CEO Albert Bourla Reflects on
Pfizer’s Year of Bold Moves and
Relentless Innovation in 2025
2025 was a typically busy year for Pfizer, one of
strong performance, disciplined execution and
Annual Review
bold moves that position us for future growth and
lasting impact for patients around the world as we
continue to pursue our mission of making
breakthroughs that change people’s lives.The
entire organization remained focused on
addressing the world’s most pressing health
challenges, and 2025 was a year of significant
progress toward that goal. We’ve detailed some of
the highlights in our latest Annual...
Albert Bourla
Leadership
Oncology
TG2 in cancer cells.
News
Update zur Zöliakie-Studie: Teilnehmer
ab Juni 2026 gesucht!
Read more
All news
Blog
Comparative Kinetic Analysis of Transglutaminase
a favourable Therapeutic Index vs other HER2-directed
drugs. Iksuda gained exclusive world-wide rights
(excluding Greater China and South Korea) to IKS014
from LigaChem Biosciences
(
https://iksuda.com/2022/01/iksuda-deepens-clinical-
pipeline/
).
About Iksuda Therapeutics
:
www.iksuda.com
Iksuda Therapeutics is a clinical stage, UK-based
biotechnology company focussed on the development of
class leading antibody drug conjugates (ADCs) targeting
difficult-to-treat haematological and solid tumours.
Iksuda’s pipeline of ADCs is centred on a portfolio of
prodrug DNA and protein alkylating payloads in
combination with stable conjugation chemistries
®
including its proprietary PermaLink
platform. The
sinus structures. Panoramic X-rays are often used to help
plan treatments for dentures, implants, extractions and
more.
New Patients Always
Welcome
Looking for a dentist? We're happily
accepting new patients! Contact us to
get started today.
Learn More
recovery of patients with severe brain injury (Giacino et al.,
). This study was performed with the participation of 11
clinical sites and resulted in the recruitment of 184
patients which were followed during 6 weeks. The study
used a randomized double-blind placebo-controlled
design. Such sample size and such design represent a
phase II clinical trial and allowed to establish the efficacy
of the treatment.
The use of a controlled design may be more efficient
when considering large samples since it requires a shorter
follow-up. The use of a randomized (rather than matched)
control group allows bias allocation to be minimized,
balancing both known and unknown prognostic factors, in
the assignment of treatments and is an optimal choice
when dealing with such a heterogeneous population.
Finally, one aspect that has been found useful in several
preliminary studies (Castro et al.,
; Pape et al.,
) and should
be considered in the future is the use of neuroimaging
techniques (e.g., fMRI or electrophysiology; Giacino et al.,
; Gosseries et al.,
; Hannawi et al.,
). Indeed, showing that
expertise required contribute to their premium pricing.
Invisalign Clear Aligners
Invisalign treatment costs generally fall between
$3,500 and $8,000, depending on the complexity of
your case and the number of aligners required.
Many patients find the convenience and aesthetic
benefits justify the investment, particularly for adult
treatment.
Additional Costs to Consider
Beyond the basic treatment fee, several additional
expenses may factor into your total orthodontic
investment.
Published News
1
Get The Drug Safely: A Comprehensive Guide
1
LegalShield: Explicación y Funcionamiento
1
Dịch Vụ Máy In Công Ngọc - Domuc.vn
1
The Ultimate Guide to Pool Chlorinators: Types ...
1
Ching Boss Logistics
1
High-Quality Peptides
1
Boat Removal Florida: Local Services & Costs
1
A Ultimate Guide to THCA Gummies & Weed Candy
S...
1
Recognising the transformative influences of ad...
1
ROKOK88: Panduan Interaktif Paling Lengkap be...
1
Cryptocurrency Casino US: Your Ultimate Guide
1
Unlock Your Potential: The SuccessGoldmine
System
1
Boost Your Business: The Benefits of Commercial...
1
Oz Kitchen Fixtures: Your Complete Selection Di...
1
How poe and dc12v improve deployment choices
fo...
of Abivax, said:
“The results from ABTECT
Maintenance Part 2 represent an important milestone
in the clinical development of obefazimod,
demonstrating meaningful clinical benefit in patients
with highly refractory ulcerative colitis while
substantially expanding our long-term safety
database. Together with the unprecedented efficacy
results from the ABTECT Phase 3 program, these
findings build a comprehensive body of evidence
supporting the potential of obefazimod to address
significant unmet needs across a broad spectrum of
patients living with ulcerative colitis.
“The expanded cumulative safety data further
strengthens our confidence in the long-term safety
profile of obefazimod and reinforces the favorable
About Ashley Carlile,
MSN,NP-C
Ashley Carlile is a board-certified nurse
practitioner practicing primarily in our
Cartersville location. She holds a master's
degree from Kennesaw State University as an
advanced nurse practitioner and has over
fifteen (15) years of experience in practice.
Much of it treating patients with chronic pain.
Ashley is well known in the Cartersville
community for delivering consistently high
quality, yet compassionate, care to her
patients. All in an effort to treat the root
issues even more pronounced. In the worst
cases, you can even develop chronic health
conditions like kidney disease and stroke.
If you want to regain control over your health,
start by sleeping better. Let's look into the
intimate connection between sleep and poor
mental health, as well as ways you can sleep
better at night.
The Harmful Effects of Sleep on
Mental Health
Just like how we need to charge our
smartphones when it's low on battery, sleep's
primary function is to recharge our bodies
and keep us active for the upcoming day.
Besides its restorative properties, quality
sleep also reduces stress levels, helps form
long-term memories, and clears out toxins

——

Quote the records above from their first line through the line containing "bold moves that", both ends included.

CEO Albert Bourla Reflects on
Pfizer’s Year of Bold Moves and
Relentless Innovation in 2025
2025 was a typically busy year for Pfizer, one of
strong performance, disciplined execution and
Annual Review
bold moves that position us for future growth and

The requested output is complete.